* FRAGMENTO *
Misael Habana de los Santos
Eran las nueve de la noche del viernes en el centro de Cuajinicuilapa.
La lluvia había dado tregua y el calor de la Costa Chica se mezclaba con el olor a cerveza fría y a tierra húmeda.
Diez jóvenes activistas de la diversidad sexual ocupaban una rueda de sillas en un depósito de cerveza. Hablaban de política interna, de relevos generacionales y del futuro de la organización que habían construido en uno de los municipios afromexicanos más importantes del país.
La conversación giraba en torno al cambio de dirigencia. Habían sido un día intenso. Reuniones en la Universidad de Estudios Afros de Cortijos, Oaxaca; encuentros en el kiosco municipal de Cuaji; debates públicos y privados sobre derechos humanos, inclusión y participación política.
Entre ellos estaba Sael Silva Cisneros. Abogado de profesión, egresado de la UNAM, investigador del Centro de Estudios Constitucionales y Saberes Jurídicos de la Suprema Corte de Justicia de la Nación, Sael representaba una nueva generación de profesionistas costeños que estando en la SCJN habían decidido regresar a su tierra para participar en la vida pública.

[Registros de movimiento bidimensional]
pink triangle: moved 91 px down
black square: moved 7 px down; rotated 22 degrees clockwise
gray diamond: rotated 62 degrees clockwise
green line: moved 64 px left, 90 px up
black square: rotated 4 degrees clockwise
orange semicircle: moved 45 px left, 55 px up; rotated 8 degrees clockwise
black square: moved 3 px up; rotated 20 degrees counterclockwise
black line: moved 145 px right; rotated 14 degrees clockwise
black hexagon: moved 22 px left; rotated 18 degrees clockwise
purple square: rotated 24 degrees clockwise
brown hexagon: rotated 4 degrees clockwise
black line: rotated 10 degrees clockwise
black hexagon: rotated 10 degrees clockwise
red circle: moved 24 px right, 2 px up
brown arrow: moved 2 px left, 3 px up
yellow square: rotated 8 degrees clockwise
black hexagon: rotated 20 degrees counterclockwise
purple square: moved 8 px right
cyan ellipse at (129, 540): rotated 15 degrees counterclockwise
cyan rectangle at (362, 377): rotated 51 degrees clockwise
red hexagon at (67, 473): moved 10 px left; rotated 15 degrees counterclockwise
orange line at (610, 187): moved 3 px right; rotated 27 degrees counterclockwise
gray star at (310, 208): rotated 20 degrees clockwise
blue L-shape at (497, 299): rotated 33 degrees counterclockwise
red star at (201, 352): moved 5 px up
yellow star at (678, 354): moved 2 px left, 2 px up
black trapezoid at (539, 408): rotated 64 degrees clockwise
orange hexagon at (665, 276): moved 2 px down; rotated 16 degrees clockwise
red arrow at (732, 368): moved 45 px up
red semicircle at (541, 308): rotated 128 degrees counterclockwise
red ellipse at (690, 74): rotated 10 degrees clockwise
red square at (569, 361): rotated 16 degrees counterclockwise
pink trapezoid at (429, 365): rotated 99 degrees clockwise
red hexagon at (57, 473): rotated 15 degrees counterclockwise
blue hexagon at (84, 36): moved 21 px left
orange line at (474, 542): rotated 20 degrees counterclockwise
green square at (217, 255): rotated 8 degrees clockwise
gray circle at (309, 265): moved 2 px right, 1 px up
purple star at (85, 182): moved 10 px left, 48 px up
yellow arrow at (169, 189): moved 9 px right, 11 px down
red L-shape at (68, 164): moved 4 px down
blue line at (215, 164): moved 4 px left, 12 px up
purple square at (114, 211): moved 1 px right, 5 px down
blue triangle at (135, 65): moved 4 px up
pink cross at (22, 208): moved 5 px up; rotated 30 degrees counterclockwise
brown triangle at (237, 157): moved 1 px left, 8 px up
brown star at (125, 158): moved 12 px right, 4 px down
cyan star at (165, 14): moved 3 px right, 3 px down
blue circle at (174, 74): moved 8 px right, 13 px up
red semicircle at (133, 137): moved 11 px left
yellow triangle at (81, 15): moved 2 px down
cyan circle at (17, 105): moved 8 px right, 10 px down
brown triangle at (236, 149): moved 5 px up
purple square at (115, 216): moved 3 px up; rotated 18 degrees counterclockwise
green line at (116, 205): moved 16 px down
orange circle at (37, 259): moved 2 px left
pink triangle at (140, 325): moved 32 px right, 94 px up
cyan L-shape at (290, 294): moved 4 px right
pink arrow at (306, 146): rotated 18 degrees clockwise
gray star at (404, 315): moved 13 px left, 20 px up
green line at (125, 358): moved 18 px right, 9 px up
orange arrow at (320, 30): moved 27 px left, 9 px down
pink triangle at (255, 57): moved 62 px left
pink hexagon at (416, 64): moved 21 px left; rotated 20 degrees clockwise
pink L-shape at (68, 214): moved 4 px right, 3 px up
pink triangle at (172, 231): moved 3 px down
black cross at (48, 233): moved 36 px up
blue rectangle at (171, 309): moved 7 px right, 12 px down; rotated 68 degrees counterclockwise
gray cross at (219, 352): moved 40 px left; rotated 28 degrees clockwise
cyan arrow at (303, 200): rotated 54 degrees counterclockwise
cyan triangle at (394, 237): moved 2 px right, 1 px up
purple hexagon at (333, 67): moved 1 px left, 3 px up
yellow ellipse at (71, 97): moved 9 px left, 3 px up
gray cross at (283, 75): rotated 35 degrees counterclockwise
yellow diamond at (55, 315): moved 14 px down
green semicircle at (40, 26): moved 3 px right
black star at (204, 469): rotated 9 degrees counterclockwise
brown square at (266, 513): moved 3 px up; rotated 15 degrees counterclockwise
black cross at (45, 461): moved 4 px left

* EJERCICIOS *
**1.** Resume en forma de lista el párrafo del fragmento sobre Cuajinicuilapa que empieza con «Entre ellos estaba Sael Silva Cisneros» y conserva sus datos principales.
**2.** Continúa el fragmento sobre Cuajinicuilapa a partir de su última oración.
El listado no interviene en nada de esto.

* RESULTADOS DEL EJERCICIO *
**1.**
- Sael Silva Cisneros estaba entre los jóvenes reunidos.
- Era abogado egresado de la UNAM.
- Era investigador del Centro de Estudios Constitucionales y Saberes Jurídicos de la Suprema Corte de Justicia de la Nación.
- Representaba una nueva generación de profesionistas costeños que, estando en la SCJN, decidieron regresar a su tierra para participar en la vida pública.

**2.**
Nada hacía prever que aquella discusión terminaría convertida en escena del crimen.
Aproximadamente veinte personas se encontraban en el establecimiento cuando aparecieron dos hombres armados.
No hubo discusión.No hubo advertencia. Uno de los sicarios se acercó y disparó dos veces con una pistola calibre .380.
Los tiros fueron directos a la cabeza. La conversación se rompió en un segundo. Las sillas quedaron vacías.
Las cervezas a medio terminar. Los gritos sustituyeron al debate.
Los agresores huyeron mientras los presentes intentaban comprender lo ocurrido.
Sael cayó frente a sus compañeros.
Murió prácticamente en el lugar.
La noticia recorrió Cuajinicuilapa con la velocidad con la que corren los rumores en los pueblos pequeños. Primero los mensajes de WhatsApp. Después las llamadas telefónicas. Más tarde la confirmación que nadie quería escuchar.
Habían asesinado a uno de los jóvenes más visibles de la comunidad LGBT+ de la Costa Chica.
La muerte de Sael no sólo arrebató la vida de un profesionista prometedor. También golpeó a un movimiento social que durante años ha luchado contra la discriminación, los prejuicios y la violencia en una región donde el activismo sigue siendo un acto de valentía cotidiana.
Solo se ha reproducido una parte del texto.